1: the naming of a thing or action by a vocal imitation of the sound associated with it (such as buzz, hiss) also : a word formed by onomatopoeiaIn comic books, when you see someone with a gun, you know it's only going off when you read the onomatopoeias.— Christian Marclay

2: the use of words whose sound suggests the sensea study of the poet's onomatopoeia

 

[nakedfrog]

I did already know that and use it frequently, many times per day. It is invaluble.

One good turn deserves another so, let's say you want to search a site that has a shitty search function but it's a public site, so it gets indexed by google. Use the "site:" function.

It doesn't work here since I assume they block google's bots. But if they didn't, you type "site:forums.anandtec.com" plus your search terms.

I bid you adieu and travel well down the google rabbit hole

It works here, and it's a much easier/more effective way to search AT.

 

[Torn Mind]

@Torn Mind I see you haven't been on Earth for very long.

Tenant triggered a drug bust at house my mom owned. 6 months probation, a guilty plea, and some fees are all he got. His occupation was bus driver for various companies.

The other first met just when he finished his bust, his name is Norman. He knew a dude named "Anthony", who is kingpin who learned to cover his tracks better by hiring willing drivers, usually females in good societal standing. Anthony had little of a history by the time I checked case search, with only getting caught via traffic stop. Anthony didn't need housing for himself, but he did for his hired hands.

A pair of sisters also alleged two dudes, of which Norman was a named individual, and female getaway driver popped Tylandis, their brother. Murder charges were pressed through individual filing, Norman gets arrested and gets on bail. Later, the case is "nolle prosequi" due to lack of evidence. Norman got jailed a few times but since 2009, has been living as a free man.

Then on another is another group of "suppliers" and a customer. The customer, named Elliot, had well-to-parents(mother is a professor at American University), but he had some issues and signs of aggressive, including a lady who accused him of rape(nolle prosequi'd). One of his main male suppliers tried to obtain housing, once while Elliot was living there and another years later, when Elliot was gone and supplier had gotten an HVAC job. A little more extensive history, but getting sentenced to 9 months in jail in the past did not really deter the activities and he's probably learned to cover his tracks. Another supplier has a bare, nonexistent criminal record and works in a nursing-related job.

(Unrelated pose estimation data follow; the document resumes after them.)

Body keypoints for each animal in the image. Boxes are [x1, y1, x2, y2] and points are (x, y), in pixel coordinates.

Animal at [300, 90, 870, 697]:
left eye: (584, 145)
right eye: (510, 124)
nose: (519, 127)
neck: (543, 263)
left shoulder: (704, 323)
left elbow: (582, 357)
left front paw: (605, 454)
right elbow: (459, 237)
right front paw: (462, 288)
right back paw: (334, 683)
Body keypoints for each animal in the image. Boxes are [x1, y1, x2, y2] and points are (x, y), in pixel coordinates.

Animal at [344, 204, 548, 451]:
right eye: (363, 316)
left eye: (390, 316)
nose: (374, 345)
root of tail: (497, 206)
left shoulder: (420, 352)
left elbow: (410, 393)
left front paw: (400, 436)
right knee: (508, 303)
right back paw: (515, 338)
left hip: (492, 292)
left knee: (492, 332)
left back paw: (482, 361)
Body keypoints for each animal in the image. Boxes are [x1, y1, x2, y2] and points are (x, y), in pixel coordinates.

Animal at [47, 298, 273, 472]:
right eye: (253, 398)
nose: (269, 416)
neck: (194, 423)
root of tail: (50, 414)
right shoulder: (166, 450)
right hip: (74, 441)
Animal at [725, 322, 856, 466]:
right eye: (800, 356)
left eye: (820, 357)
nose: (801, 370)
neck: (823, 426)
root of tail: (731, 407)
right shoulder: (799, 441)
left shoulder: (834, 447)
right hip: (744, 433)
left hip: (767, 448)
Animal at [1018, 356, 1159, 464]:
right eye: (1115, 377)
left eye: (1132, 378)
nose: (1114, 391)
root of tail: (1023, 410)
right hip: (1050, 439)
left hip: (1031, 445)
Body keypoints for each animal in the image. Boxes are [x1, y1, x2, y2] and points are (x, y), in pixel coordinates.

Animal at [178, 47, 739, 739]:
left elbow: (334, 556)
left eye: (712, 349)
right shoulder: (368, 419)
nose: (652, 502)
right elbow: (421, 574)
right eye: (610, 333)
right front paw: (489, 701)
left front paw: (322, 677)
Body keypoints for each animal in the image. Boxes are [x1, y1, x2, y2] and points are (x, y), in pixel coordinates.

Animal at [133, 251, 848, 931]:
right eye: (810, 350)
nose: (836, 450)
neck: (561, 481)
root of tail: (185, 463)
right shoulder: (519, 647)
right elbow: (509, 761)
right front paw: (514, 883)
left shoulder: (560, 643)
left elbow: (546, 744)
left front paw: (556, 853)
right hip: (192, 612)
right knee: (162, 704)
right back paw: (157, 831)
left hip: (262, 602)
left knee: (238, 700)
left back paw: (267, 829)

Businessmen will always be unethical. Just that "legit" ones simply pay the government fees to conduct business while the likes of drug dealers don't.
I get why the war on drugs is really done. No need to lock 'em up when the dealers can do cheap "accidental" population control and provide nalaxone suppliers stimuli. Opium was used to subjugate China and its more powerful synthetic derivative is doing it to the unethical trash who wants to take drugs.